One of the suits handed Kurt a document as thick as a dictionary.
"This is basically a gag order," Miles said. "You can’t talk about, submit, or distribute the manuscript. The copy you submitted to me, as well as the other six manuscripts, are being held as evidence. Fickelstein and Fickelstein have also asked that your house be searched, your computer be confiscated, and criminal action taken."
"Copyright infringement is a crime," Miles said.
"Miles, you can’t possibly think I put my name on someone else’s book? How stupid would that be? Give me a little credit!" Kurt said.
"No one is pressing formal charges as of yet, but I suggest you cooperate with the authorities in any way you can," Miles said.
"How could I have stolen from Richard Bock?" Kurt asked. "I work in nonfiction. You’re the only one at Lor authorized to read his material. I’ve never even read one of his published books!"
"As a reader for the publishing house, you have access to submissions. You know how manuscripts fly around this office," Miles said.

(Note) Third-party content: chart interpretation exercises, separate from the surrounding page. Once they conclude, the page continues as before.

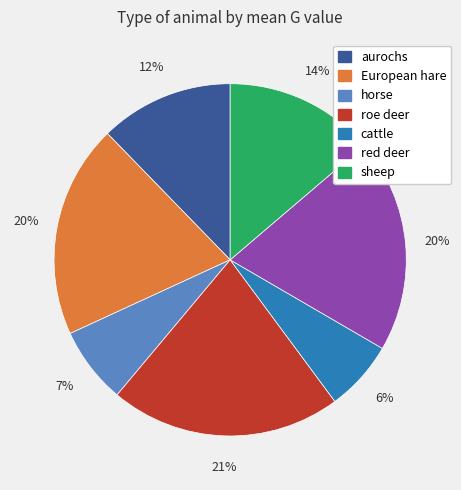

Which slice is the largest?

roe deer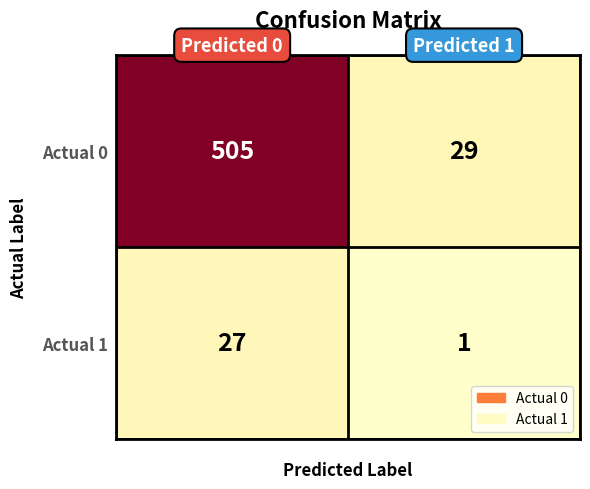

Rank the series by their average value, from highest to lowest.

Actual 0, Actual 1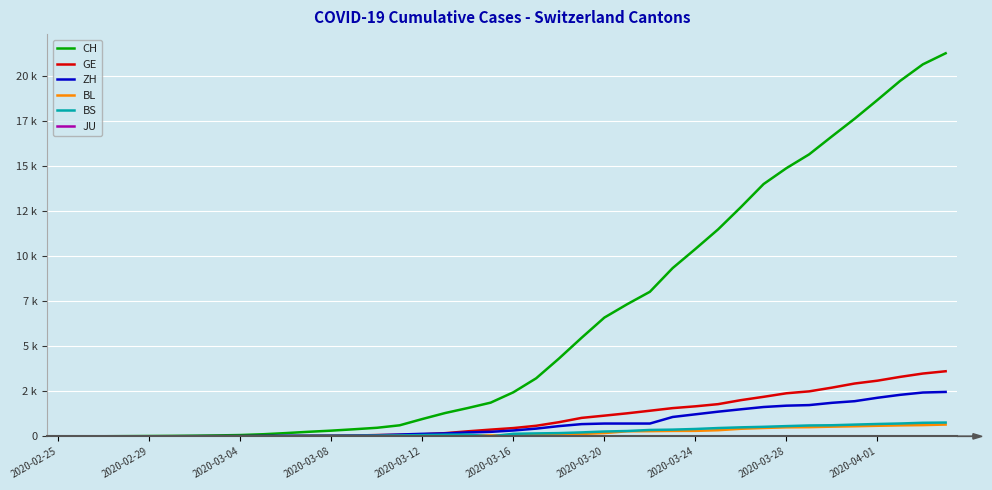

Reading right to left, transcribe all the data shown in this chart.

CH: 21268	20653	19734	18672	17633	16652	15655	14888	14009	12726	11493	10403	9341	8027	7335	6595	5475	4317	3223	2448	1872	1574	1296	964	614	476	395	318	254	182	118	74	54	38	27	20	13	6	2	1
GE: 3615	3488	3302	3091	2934	2705	2498	2392	2196	2011	1789	1668	1568	1423	1280	1151	1026	786	588	461	374	281	178	114	84	73	47	38	30	19	15	11	11	8	8	6	4	1	1	0
ZH: 2467	2434	2306	2142	1953	1862	1736	1704	1630	1503	1371	1224	1076	712	712	712	680	569	430	327	251	219	164	141	102	63	50	41	35	30	24	16	14	11	7	6	2	2	2	1
BL: 656	625	610	588	561	539	511	502	466	422	341	306	302	289	282	184	134	116	89	76	54	47	42	26	26	22	20	19	15	6	6	2	2	2	2	2	1	0	0	0
BS: 767	754	714	687	653	617	605	569	530	501	462	410	374	356	297	270	220	181	164	143	0	100	92	73	49	33	28	24	21	15	8	3	3	1	1	1	1	1	0	0
JU: 0	0	0	0	0	0	0	0	0	0	0	0	0	0	0	0	0	0	0	0	0	0	0	0	0	0	0	0	0	0	0	0	0	0	0	0	0	0	0	0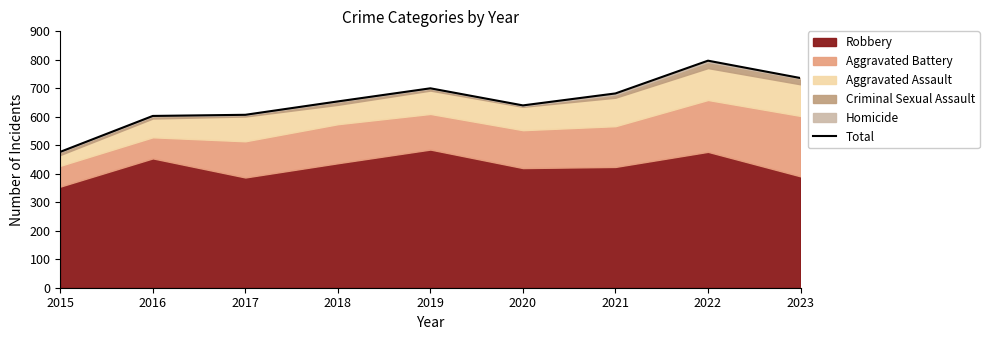

What is the difference between the maximum and minimum values?

320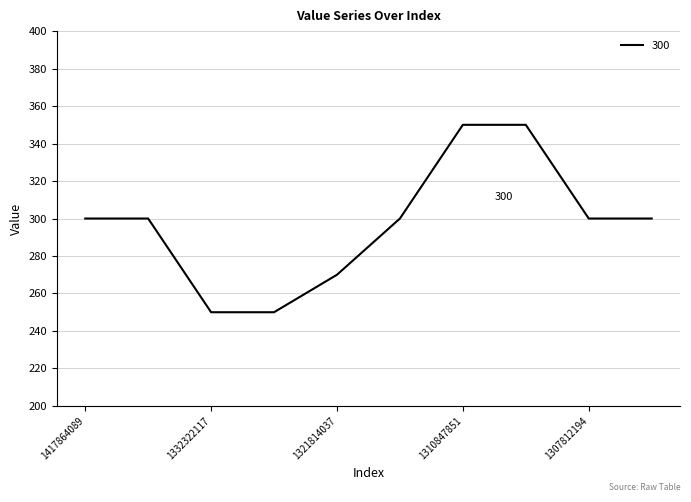

What is the maximum value shown in the chart?

350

It was true. Last year one manuscript in particular, a tearjerker written by a well-known romance writer, had been passed around to every secretary in the office. One of the girls had even taken it home for a few days and brought it back wrinkled with tear stains.

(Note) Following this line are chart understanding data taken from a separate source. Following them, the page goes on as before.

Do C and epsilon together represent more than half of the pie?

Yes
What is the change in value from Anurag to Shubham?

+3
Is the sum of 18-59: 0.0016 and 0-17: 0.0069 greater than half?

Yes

"Miles. The whole reason I wanted to work in nonfiction is so I wouldn’t be influenced by other writers," Kurt said.
"Now Kurt, I’m not saying for sure you plagiarized his work, but it's a little strange you submitted the same book he did. What am I supposed to think?"
"Similar ideas come out all the time. Remember those two asteroid movies?"
"Kurt, your whole book is identical to Bock’s book."
"Impossible! No way!"
"If there’s been a mistake, we’ll find out what it is. You have my full support, but for now, I regret to inform you, I have to let you go. You’re fired."
"You’re firing me? I can’t believe this!" Kurt threw up his hands.
"Security has already cleaned out your desk. They’re waiting for you in the lobby."
As Kurt left the office, shocked, confused, and angry, Miles's last words were nearly lost on him: "Get a lawyer."
Out in the lobby, amid the pity-filled eyes of a half dozen receptionists, two security guards he knew by name handed him a cardboard box full of his stuff and escorted him to the elevator. He felt like a criminal.
To top it off, a very angry woman was waiting for him in the lobby.